Collected data:
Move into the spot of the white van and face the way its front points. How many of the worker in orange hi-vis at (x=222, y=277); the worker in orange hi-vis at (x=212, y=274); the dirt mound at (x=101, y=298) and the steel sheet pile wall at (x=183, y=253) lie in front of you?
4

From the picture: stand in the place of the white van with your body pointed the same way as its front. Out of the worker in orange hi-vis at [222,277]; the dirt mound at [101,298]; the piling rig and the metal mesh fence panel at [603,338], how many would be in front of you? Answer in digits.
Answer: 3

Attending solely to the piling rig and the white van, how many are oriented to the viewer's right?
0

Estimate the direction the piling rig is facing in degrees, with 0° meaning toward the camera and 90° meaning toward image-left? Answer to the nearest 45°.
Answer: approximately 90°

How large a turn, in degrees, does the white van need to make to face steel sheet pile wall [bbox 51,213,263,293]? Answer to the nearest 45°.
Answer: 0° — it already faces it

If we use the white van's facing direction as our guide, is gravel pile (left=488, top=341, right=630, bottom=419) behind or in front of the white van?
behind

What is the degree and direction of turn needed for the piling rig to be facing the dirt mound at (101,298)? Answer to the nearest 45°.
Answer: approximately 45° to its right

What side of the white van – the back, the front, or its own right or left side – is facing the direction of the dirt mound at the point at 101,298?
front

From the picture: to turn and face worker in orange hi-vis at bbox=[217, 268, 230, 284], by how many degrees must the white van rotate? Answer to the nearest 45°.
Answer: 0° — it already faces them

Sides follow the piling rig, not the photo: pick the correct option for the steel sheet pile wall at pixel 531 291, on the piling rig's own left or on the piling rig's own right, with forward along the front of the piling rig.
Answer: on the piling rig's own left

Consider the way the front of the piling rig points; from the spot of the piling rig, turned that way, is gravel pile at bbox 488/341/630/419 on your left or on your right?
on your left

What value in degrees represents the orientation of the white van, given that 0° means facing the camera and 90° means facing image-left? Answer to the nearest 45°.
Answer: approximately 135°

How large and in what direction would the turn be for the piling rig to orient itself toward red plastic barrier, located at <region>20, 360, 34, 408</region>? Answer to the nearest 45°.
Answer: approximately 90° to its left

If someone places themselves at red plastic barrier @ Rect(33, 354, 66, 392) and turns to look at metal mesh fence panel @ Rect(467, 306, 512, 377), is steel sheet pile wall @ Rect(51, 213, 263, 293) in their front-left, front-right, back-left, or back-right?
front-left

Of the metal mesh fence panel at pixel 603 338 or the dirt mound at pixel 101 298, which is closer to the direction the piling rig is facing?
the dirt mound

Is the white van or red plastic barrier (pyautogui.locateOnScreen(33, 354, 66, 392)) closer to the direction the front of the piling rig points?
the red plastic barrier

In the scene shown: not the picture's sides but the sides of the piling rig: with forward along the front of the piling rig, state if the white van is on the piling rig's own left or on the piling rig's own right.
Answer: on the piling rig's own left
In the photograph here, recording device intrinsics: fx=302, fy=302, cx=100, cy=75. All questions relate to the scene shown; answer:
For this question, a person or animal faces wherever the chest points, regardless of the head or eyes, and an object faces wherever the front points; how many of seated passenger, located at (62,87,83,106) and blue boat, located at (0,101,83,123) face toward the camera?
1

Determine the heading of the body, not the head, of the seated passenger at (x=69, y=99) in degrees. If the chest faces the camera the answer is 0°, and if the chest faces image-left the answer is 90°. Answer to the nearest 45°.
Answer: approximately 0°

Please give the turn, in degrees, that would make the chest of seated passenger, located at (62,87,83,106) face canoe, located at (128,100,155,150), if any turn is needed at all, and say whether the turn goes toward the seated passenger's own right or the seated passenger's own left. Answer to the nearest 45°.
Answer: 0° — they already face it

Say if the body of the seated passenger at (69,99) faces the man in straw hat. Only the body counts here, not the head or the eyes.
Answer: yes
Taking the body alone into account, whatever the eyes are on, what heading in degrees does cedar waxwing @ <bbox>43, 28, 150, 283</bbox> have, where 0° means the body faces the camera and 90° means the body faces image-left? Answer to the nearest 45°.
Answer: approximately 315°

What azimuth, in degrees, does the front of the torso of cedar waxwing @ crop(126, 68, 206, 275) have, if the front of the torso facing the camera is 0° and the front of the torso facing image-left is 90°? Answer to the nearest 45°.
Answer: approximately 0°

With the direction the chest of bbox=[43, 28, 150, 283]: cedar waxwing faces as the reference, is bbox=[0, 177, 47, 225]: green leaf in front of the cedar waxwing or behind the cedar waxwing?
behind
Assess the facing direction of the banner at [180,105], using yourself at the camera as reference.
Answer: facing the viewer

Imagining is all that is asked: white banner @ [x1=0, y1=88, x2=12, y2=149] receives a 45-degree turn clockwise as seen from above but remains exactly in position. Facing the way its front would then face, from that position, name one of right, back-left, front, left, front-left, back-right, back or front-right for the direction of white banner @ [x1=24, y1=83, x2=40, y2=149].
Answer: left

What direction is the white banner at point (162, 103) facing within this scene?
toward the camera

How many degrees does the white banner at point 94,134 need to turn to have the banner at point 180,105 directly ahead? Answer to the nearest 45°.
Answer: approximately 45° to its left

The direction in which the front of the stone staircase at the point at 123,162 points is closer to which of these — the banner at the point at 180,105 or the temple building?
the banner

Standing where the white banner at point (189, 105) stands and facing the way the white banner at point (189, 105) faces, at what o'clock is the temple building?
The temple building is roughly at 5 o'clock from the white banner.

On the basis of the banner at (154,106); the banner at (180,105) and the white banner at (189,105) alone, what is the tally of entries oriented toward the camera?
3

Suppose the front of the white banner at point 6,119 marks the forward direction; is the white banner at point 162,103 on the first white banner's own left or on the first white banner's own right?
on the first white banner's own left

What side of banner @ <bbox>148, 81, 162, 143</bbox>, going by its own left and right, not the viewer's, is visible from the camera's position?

WORK INSTRUCTIONS> Reproduce every entry above word for word, with no changes.

RESULT OF THIS TASK>
Move into the spot of the white van and face the way its front points. How many of the worker in orange hi-vis at (x=222, y=277); the worker in orange hi-vis at (x=212, y=274); the dirt mound at (x=101, y=298) and the steel sheet pile wall at (x=183, y=253) lie in front of you?
4

From the picture: stand in the place of the white van with your body pointed the same way as its front. Out of the worker in orange hi-vis at [222,277]; the dirt mound at [101,298]; the piling rig and the metal mesh fence panel at [603,338], how many would be in front of you? Answer in digits.
Answer: 3

Attending solely to the piling rig and the white van, how many are oriented to the viewer's right?
0

Estimate the direction the piling rig is facing in degrees, with 0° meaning toward the camera and 90° meaning toward image-left? Answer to the nearest 45°.
Answer: approximately 90°

How large a turn, in degrees, does the white van need to make to face steel sheet pile wall [bbox 51,213,263,293]? Answer to the nearest 45°.
Answer: 0° — it already faces it

If we use the white van's facing direction as our guide, is gravel pile (left=488, top=341, right=630, bottom=419) behind or in front of the white van?
behind

What is the degree and direction of turn needed for the piling rig to be facing the dirt mound at (101,298)? Answer to the nearest 45°.
Answer: approximately 45° to its right

What side of the white van – the back, the front, or its own right or left side – is facing the direction of the dirt mound at the point at 101,298?
front

From the picture: to turn and face worker in orange hi-vis at bbox=[217, 268, 230, 284], by how many degrees must the white van rotate? Answer to the nearest 45°.
Answer: 0° — it already faces them

Sides follow the piling rig, not the photo: pick the correct option for the steel sheet pile wall at pixel 531 291, on the piling rig's own left or on the piling rig's own right, with forward along the front of the piling rig.
Answer: on the piling rig's own left

Consider the way the front of the piling rig points; from the spot of the piling rig, turned that way, is gravel pile at bbox 488/341/630/419 on your left or on your right?
on your left

What value in degrees represents the orientation of the white van, given that 0° means facing the camera and 90° means facing image-left? Answer to the nearest 45°.
Answer: approximately 135°

How large and in what direction would the turn be for the piling rig to orient itself toward red plastic barrier, located at <region>20, 360, 34, 408</region>? Answer to the nearest 45°.
Answer: approximately 90° to its left

If someone places themselves at red plastic barrier @ Rect(33, 354, 66, 392) and turns to look at metal mesh fence panel @ Rect(467, 306, 512, 377), is steel sheet pile wall @ Rect(51, 213, 263, 293) in their front-left, front-right, back-left, or back-right?
front-left

Of the metal mesh fence panel at pixel 603 338 or the dirt mound at pixel 101 298, which is closer to the direction the piling rig is facing?
the dirt mound

Is the white van or red plastic barrier (pyautogui.locateOnScreen(33, 354, 66, 392)) closer to the direction the front of the piling rig points?
the red plastic barrier

In the scene shown: not the picture's sides but the sides of the piling rig: with forward along the front of the piling rig, state if the white van is on the piling rig's own left or on the piling rig's own right.
Answer: on the piling rig's own left
In the photograph here, recording device intrinsics: fx=302, fy=302, cx=100, cy=75. All questions relate to the scene shown; answer:
For this question, a person or animal faces wherever the chest points, regardless of the head or eyes, and an object faces wherever the front points; how many of seated passenger, located at (62,87,83,106) and blue boat, located at (0,101,83,123) face toward the camera?
1

Determine the heading of the body, not the head, of the seated passenger at (x=69, y=99) in degrees. If the chest faces the camera the answer is 0°, and if the chest faces image-left the answer is 90°. Answer to the nearest 45°.
Answer: approximately 0°

Please give the turn, in degrees, that would make the chest of seated passenger, located at (62,87,83,106) face canoe, located at (128,100,155,150), if any turn is needed at all, and say whether the turn goes toward the seated passenger's own right or the seated passenger's own left. Answer to the nearest 45°.
Answer: 0° — they already face it

Say if the body of the seated passenger at (69,99) faces the man in straw hat. Only the body counts here, not the head or the eyes.
Answer: yes
Taking the body alone into account, whatever the eyes are on, what heading in degrees does cedar waxwing @ <bbox>43, 28, 150, 283</bbox> have, where 0° means the body faces the camera and 90° means the body faces image-left? Answer to the nearest 45°.
Answer: approximately 315°

What azimuth, in degrees, does the front of the torso of cedar waxwing @ crop(126, 68, 206, 275) have, if the front of the torso facing the camera is 0° and the front of the torso facing image-left is 90°? Answer to the nearest 45°.
Answer: approximately 0°

With the direction the chest of bbox=[43, 28, 150, 283]: cedar waxwing faces as the reference, is bbox=[0, 177, 47, 225]: green leaf in front of the cedar waxwing or behind the cedar waxwing?
behind
Assess the facing direction of the banner at [180,105], using yourself at the camera as reference.
Answer: facing the viewer

Imagining is all that is asked: white banner @ [x1=0, y1=88, x2=12, y2=149] receives a 45-degree turn clockwise as seen from above but remains exactly in position. Facing the way its front would then face, from that position, name one of right, back-left, front, left, front-left, back-right, back or front-right for the direction of white banner @ [x1=24, y1=83, x2=40, y2=149].
Answer: left

What direction is the white banner at point (162, 103) facing within this scene?
toward the camera

How many degrees does the white banner at point 94,134 need to turn to have the banner at point 180,105 directly ahead? Answer to the nearest 45°.
Answer: approximately 45° to its left

The direction in which the front of the stone staircase at the point at 123,162 points is closer to which of these — the banner at the point at 180,105 or the temple building?
the banner

Standing where the white banner at point (189, 105) stands and facing the way the white banner at point (189, 105) faces, at what o'clock is the temple building?
The temple building is roughly at 5 o'clock from the white banner.

On the basis of the banner at (154,106); the banner at (180,105) and the white banner at (189,105) alone, what is the tally of entries oriented toward the camera?
3

Suppose the front of the white banner at point 6,119 marks the forward direction; is the white banner at point 162,103 on the first white banner's own left or on the first white banner's own right?
on the first white banner's own left

What side of banner @ <bbox>148, 81, 162, 143</bbox>, going by its own left and right, not the viewer's, is visible from the camera's position?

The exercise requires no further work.